Start of Provided data
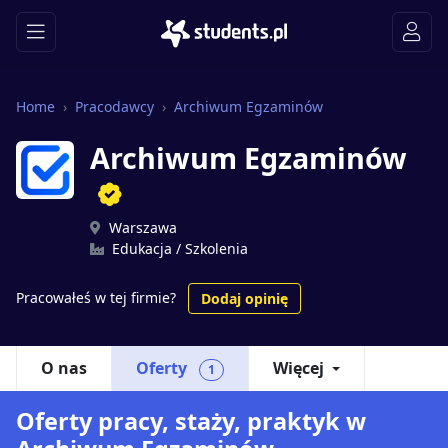
Home
Pracodawcy
Archiwum Egzaminów
Archiwum Egzaminów
Warszawa
Edukacja / Szkolenia
Pracowałeś w tej firmie?
Dodaj opinię
O nas
Oferty
Więcej
1
Oferty pracy, staży, praktyk w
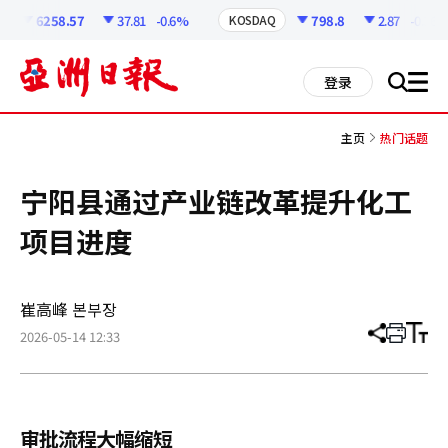
코
인
6258.57
37.81
-0.6%
798.8
2.87
-0.36%
KOSDAQ
정
보
all
登录
搜
men
索
主页
热门话题
宁阳县通过产业链改革提升化工
项目进度
崔高峰 본부장
2026-05-14 12:33
分
打
调
享
印
整
文
大
章
小
审批流程大幅缩短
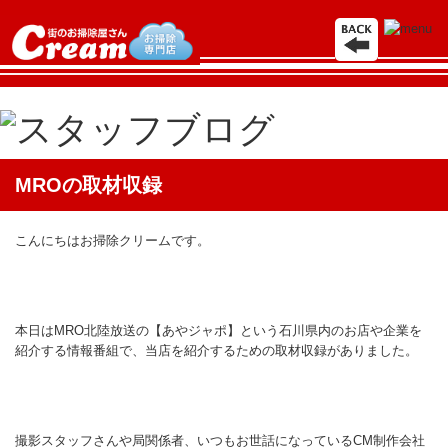
Toggle
navigation
MROの取材収録
こんにちはお掃除クリームです。
本日はMRO北陸放送の【あやジャポ】という石川県内のお店や企業を
紹介する情報番組で、当店を紹介するための取材収録がありました。
撮影スタッフさんや局関係者、いつもお世話になっているCM制作会社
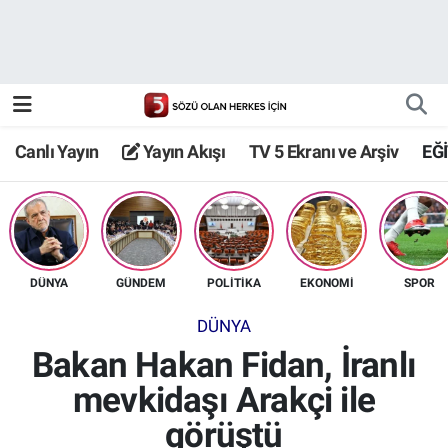
Canlı Yayın
Yayın Akışı
Canlı Yayın
Yayın Akışı
TV 5 Ekranı ve Arşiv
EĞ
TV 5 Ekranı ve Arşiv
DÜNYA
GÜNDEM
POLİTİKA
EKONOMİ
SPOR
DÜNYA
Bakan Hakan Fidan, İranlı
mevkidaşı Arakçi ile
görüştü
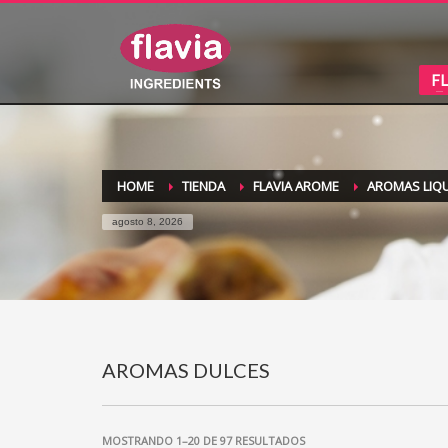
F
HOME
TIENDA
FLAVIA AROME
AROMAS LIQ
agosto 8, 2026
AROMAS DULCES
MOSTRANDO 1–20 DE 97 RESULTADOS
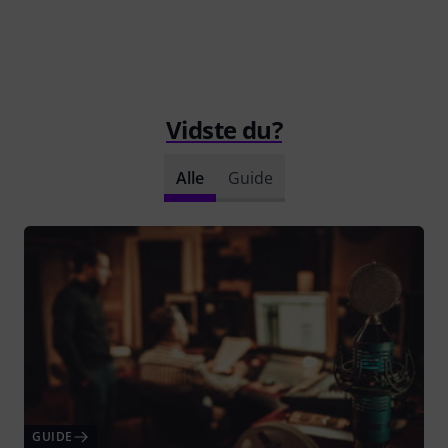
Vidste du?
Alle
Guide
GUIDE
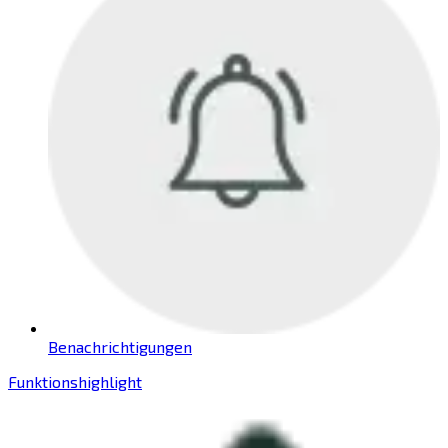
Benachrichtigungen
Funktionshighlight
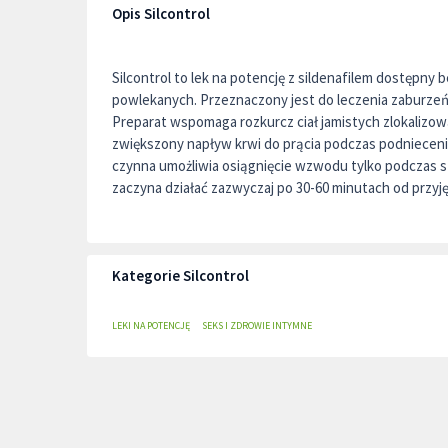
Opis Silcontrol
Silcontrol to lek na potencję z sildenafilem dostępny 
powlekanych. Przeznaczony jest do leczenia zaburzeń 
Preparat wspomaga rozkurcz ciał jamistych zlokalizo
zwiększony napływ krwi do prącia podczas podnieceni
czynna umożliwia osiągnięcie wzwodu tylko podczas st
zaczyna działać zazwyczaj po 30-60 minutach od przyjęc
Kategorie Silcontrol
LEKI NA POTENCJĘ
SEKS I ZDROWIE INTYMNE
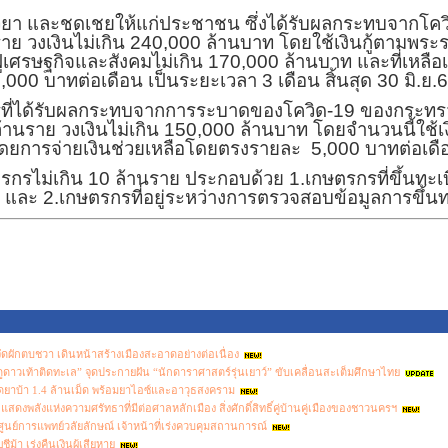
ยียวยา และชดเชยให้แก่ประชาชน ซึ่งได้รับผลกระทบจากโ
นราย วงเงินไม่เกิน 240,000 ล้านบาท โดยใช้เงินกู้ตามพร
ฟูเศรษฐกิจและสังคมไม่เกิน 170,000 ล้านบาท และที่เหลื
000 บาทต่อเดือน เป็นระยะเวลา 3 เดือน สิ้นสุด 30 มิ.ย.
ที่ได้รับผลกระทบจากการระบาดของโควิด-19 ของกระทรว
้านราย วงเงินไม่เกิน 150
,
000 ล้านบาท โดยจำนวนนี้ใช้เงิ
ยการจ่ายเงินช่วยเหลือโดยตรงรายละ
5
,
000 บาทต่อเดื
รกรไม่เกิน 10 ล้านราย ประกอบด้วย 1.เกษตรกรที่ขึ้นทะเ
 และ 2.เกษตรกรที่อยู่ระหว่างการตรวจสอบข้อมูลการขึ้นท
ดผักตบชวา เดินหน้าสร้างเมืองสะอาดอย่างต่อเนื่อง
าวเท้าติดทะเล” จุดประกายฝัน “นักดาราศาสตร์รุ่นเยาว์” ขับเคลื่อนสะเต็มศึกษาไทย
ึดยาบ้า 1.4 ล้านเม็ด พร้อมยาไอซ์และอาวุธสงคราม
พลังแห่งความศรัทธาที่มีต่อศาลหลักเมือง สิ่งศักดิ์สิทธิ์คู่บ้านคู่เมืองของชาวนครฯ
นย์การแพทย์วลัยลักษณ์ เจ้าหน้าที่เร่งควบคุมสถานการณ์
ม้า เร่งคืนเงินผู้เสียหาย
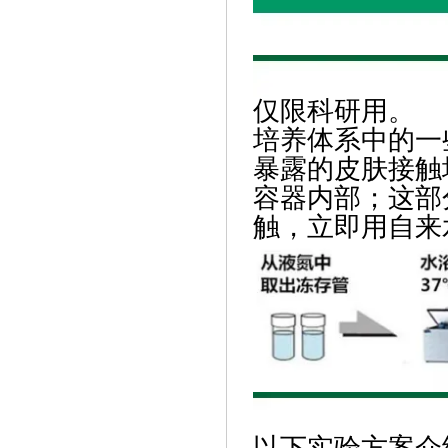
仅限科研用。
培养体系中的一
暴露的皮肤接触
容器内部；这部
触，立即用自来
以下实验方案介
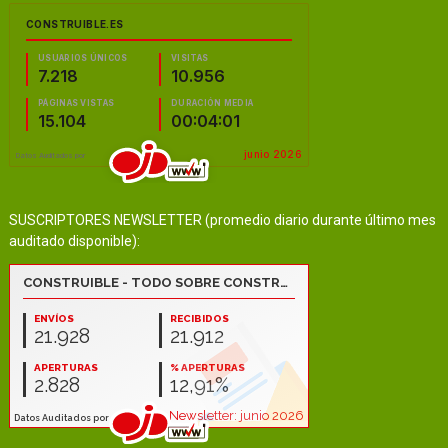
SUSCRIPTORES NEWSLETTER (promedio diario durante último mes
auditado disponible):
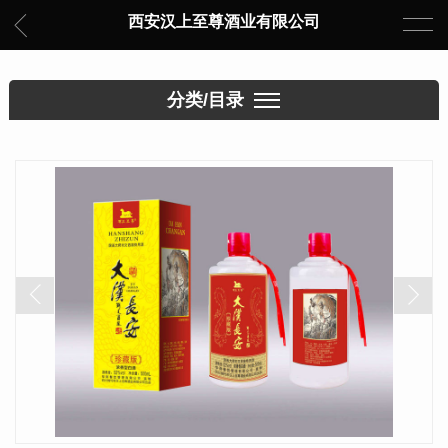
西安汉上至尊酒业有限公司
分类/目录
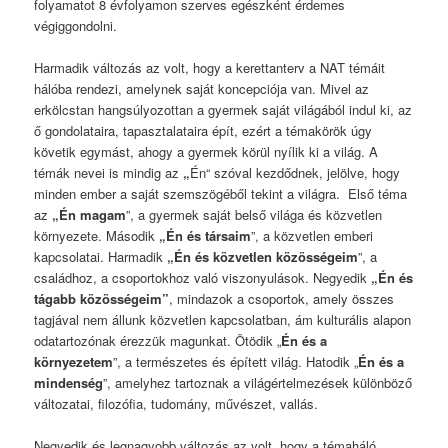
folyamatot 8 évfolyamon szerves egészként érdemes
végiggondolni.
Harmadik változás az volt, hogy a kerettanterv a NAT témáit
hálóba rendezi, amelynek saját koncepciója van. Mivel az
erkölcstan hangsúlyozottan a gyermek saját világából indul ki, az
ő gondolataira, tapasztalataira épít, ezért a témakörök úgy
követik egymást, ahogy a gyermek körül nyílik ki a világ. A
témák nevei is mindig az
„
Én“ szóval kezdődnek, jelölve, hogy
minden ember a saját szemszögéből tekint a világra. Első téma
az
„Én magam
”, a gyermek saját belső világa és közvetlen
környezete. Második
„Én és társaim
”, a közvetlen emberi
kapcsolatai. Harmadik
„Én és közvetlen közösségeim
”, a
családhoz, a csoportokhoz való viszonyulások. Negyedik
„Én és
tágabb közösségeim”
, mindazok a csoportok, amely összes
tagjával nem állunk közvetlen kapcsolatban, ám kulturális alapon
odatartozónak érezzük magunkat. Ötödik „
Én és a
környezetem
”, a természetes és épített világ. Hatodik „
Én és a
mindenség
”, amelyhez tartoznak a világértelmezések különböző
változatai, filozófia, tudomány, művészet, vallás.
Negyedik és legnagyobb változás az volt, hogy a témaháló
End of Provided data
Your goal:
Reproduce each line above exactly, but not a single picture.

Result for this task:
Home
Pracodawcy
Archiwum Egzaminów
Archiwum Egzaminów
Warszawa
Edukacja / Szkolenia
Pracowałeś w tej firmie?
Dodaj opinię
O nas
Oferty
Więcej
1
Oferty pracy, staży, praktyk w
코
인
6258.57
37.81
-0.6%
798.8
2.87
-0.36%
KOSDAQ
정
보
all
登录
搜
men
索
主页
热门话题
宁阳县通过产业链改革提升化工
项目进度
崔高峰 본부장
2026-05-14 12:33
分
打
调
享
印
整
文
大
章
小
审批流程大幅缩短
Toggle
navigation
MROの取材収録
こんにちはお掃除クリームです。
本日はMRO北陸放送の【あやジャポ】という石川県内のお店や企業を
紹介する情報番組で、当店を紹介するための取材収録がありました。
撮影スタッフさんや局関係者、いつもお世話になっているCM制作会社
Canlı Yayın
Yayın Akışı
Canlı Yayın
Yayın Akışı
TV 5 Ekranı ve Arşiv
EĞ
TV 5 Ekranı ve Arşiv
DÜNYA
GÜNDEM
POLİTİKA
EKONOMİ
SPOR
DÜNYA
Bakan Hakan Fidan, İranlı
mevkidaşı Arakçi ile
görüştü
F
HOME
TIENDA
FLAVIA AROME
AROMAS LIQ
agosto 8, 2026
AROMAS DULCES
MOSTRANDO 1–20 DE 97 RESULTADOS
Vidste du?
Alle
Guide
GUIDE
Benachrichtigungen
Funktionshighlight
Opis Silcontrol
Silcontrol to lek na potencję z sildenafilem dostępny 
powlekanych. Przeznaczony jest do leczenia zaburzeń 
Preparat wspomaga rozkurcz ciał jamistych zlokalizo
zwiększony napływ krwi do prącia podczas podnieceni
czynna umożliwia osiągnięcie wzwodu tylko podczas st
zaczyna działać zazwyczaj po 30-60 minutach od przyjęc
Kategorie Silcontrol
LEKI NA POTENCJĘ
SEKS I ZDROWIE INTYMNE
ยียวยา และชดเชยให้แก่ประชาชน ซึ่งได้รับผลกระทบจากโ
นราย วงเงินไม่เกิน 240,000 ล้านบาท โดยใช้เงินกู้ตามพร
ฟูเศรษฐกิจและสังคมไม่เกิน 170,000 ล้านบาท และที่เหลื
000 บาทต่อเดือน เป็นระยะเวลา 3 เดือน สิ้นสุด 30 มิ.ย.
ที่ได้รับผลกระทบจากการระบาดของโควิด-19 ของกระทรว
้านราย วงเงินไม่เกิน 150
,
000 ล้านบาท โดยจำนวนนี้ใช้เงิ
ยการจ่ายเงินช่วยเหลือโดยตรงรายละ
5
,
000 บาทต่อเดื
รกรไม่เกิน 10 ล้านราย ประกอบด้วย 1.เกษตรกรที่ขึ้นทะเ
 และ 2.เกษตรกรที่อยู่ระหว่างการตรวจสอบข้อมูลการขึ้นท
ดผักตบชวา เดินหน้าสร้างเมืองสะอาดอย่างต่อเนื่อง
าวเท้าติดทะเล” จุดประกายฝัน “นักดาราศาสตร์รุ่นเยาว์” ขับเคลื่อนสะเต็มศึกษาไทย
ึดยาบ้า 1.4 ล้านเม็ด พร้อมยาไอซ์และอาวุธสงคราม
พลังแห่งความศรัทธาที่มีต่อศาลหลักเมือง สิ่งศักดิ์สิทธิ์คู่บ้านคู่เมืองของชาวนครฯ
นย์การแพทย์วลัยลักษณ์ เจ้าหน้าที่เร่งควบคุมสถานการณ์
ม้า เร่งคืนเงินผู้เสียหาย
仅限科研用。
培养体系中的一
暴露的皮肤接触
容器内部；这部
触，立即用自来
以下实验方案介
SUSCRIPTORES NEWSLETTER (promedio diario durante último mes
auditado disponible):
西安汉上至尊酒业有限公司
分类/目录
folyamatot 8 évfolyamon szerves egészként érdemes
végiggondolni.
Harmadik változás az volt, hogy a kerettanterv a NAT témáit
hálóba rendezi, amelynek saját koncepciója van. Mivel az
erkölcstan hangsúlyozottan a gyermek saját világából indul ki, az
ő gondolataira, tapasztalataira épít, ezért a témakörök úgy
követik egymást, ahogy a gyermek körül nyílik ki a világ. A
témák nevei is mindig az
„
Én“ szóval kezdődnek, jelölve, hogy
minden ember a saját szemszögéből tekint a világra. Első téma
az
„Én magam
”, a gyermek saját belső világa és közvetlen
környezete. Második
„Én és társaim
”, a közvetlen emberi
kapcsolatai. Harmadik
„Én és közvetlen közösségeim
”, a
családhoz, a csoportokhoz való viszonyulások. Negyedik
„Én és
tágabb közösségeim”
, mindazok a csoportok, amely összes
tagjával nem állunk közvetlen kapcsolatban, ám kulturális alapon
odatartozónak érezzük magunkat. Ötödik „
Én és a
környezetem
”, a természetes és épített világ. Hatodik „
Én és a
mindenség
”, amelyhez tartoznak a világértelmezések különböző
változatai, filozófia, tudomány, művészet, vallás.
Negyedik és legnagyobb változás az volt, hogy a témaháló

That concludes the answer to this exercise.